All ideas have a heritage and a past. These ideas have an unseemly past, rooted in two major schools of thought. The first is Marxism, which was supposed to usher in a grand new age in the 20th century, only to fail in every single culture across the planet and lead to, oh let’s see here, over 100 million deaths. It seems that the suffering and failure that Marxism produced has not changed its adherence from many intellectuals, even though one would think these people are supposed to care about empirical realities.
The second school is postmodernism. I remember being attracted to this worldview at first, because it seems to offer a view of freedom and emancipation from old assumptions. But that’s not what postmodernism is. Postmodernism, rather, is the believe that we are nothing more than representations of power of our unchosen groups (race and gender), and life is nothing more than a power struggle, as there is no other reality to the world than power.

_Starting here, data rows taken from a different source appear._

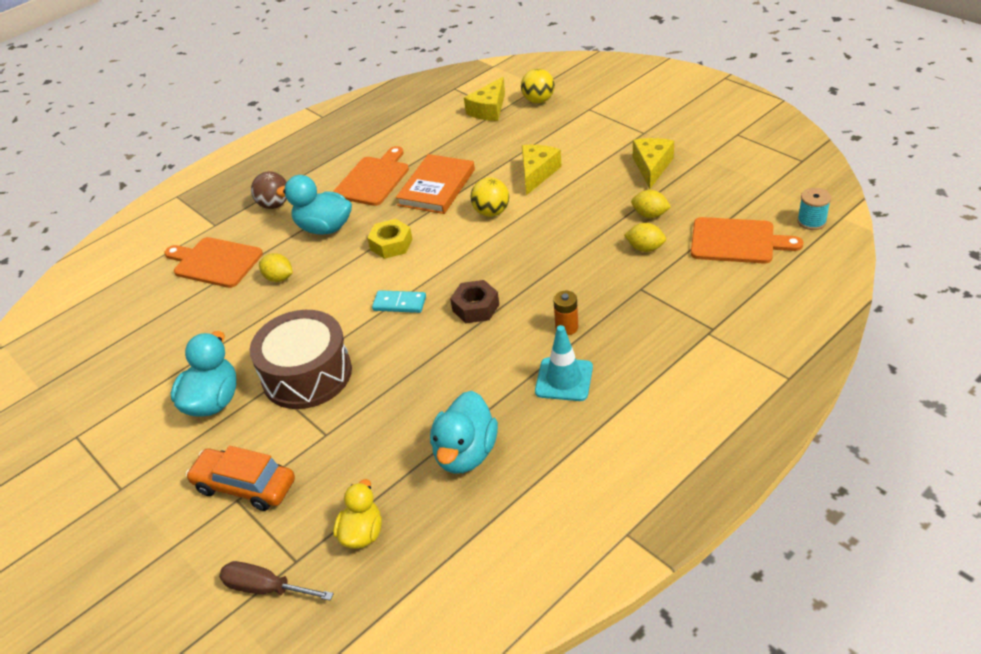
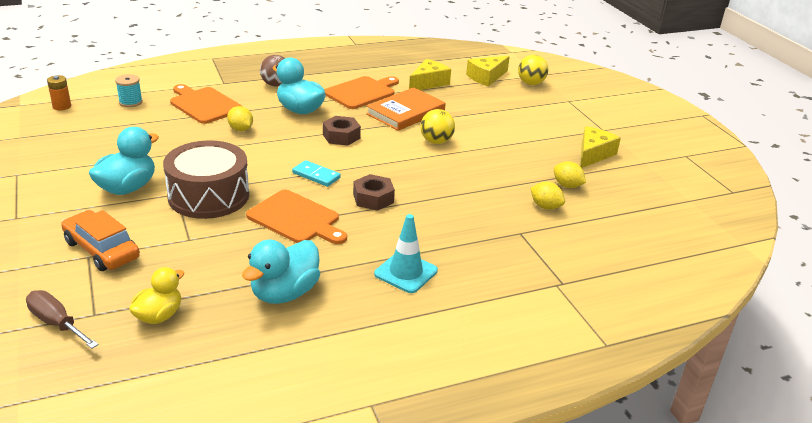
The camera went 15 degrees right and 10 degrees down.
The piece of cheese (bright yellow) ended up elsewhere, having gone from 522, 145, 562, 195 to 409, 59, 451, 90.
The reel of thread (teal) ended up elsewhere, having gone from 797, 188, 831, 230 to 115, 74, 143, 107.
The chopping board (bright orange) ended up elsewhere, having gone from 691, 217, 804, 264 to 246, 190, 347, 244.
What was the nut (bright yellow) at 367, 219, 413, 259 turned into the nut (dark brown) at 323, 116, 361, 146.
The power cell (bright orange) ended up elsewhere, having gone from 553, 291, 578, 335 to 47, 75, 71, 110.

These ideas have stunted the emotional and intellectual development of a whole generation of students, and now many of these younger students have now entered the workforce and seek to impose the worldview they learned in college on the rest of society, and of course, international schools.
They are not appealing or accurate ideas. They have a lot of surface appeal, but it does not take much time to see these ideas inevitably lead to a totalitarian dystopia They represent all of reality in a two-dimensional (dare I say binary?) way where there are only good people and bad people, and all people should think of themselves as merely a member of a group in order to be considered “good.” At a time in their lives when their own personal development is so critical, students are now taught that who they are doesn’t matter; feeling the right way and settling for the role as victim.
To the extent that my views are political, I am doing nothing more than impugning and insulting the totalitarian left, because a world without free speech, free expression and individualism can never be compromised, both at international schools or anywhere else. As educators, open and free inquiry and self-expression have to be the cornerstones of our practice, free from ideological and social coercion.
Any argument that this article promotes white nationalism in the slightest is libelous. But I expect and welcome strong dissent to what is written here. I am challenging the core beliefs of many people, so I welcome criticism.
But can I make a request? Please, pretty please, with sugar on top, don’t proclaim your precious privilege. All of us are fortunate by almost any standard to have careers in international schools. But that is gratitude, not privilege. My experience is that those who proclaim their privilege are doing the following: aligning themselves with the oppressed on the cheap, proclaiming their moral superiority on that basis, and then using this unearned virtue as a means of telling other people what to do.
Which is why when I hear someone announce how privileged they are, I can only say, “You’re right.”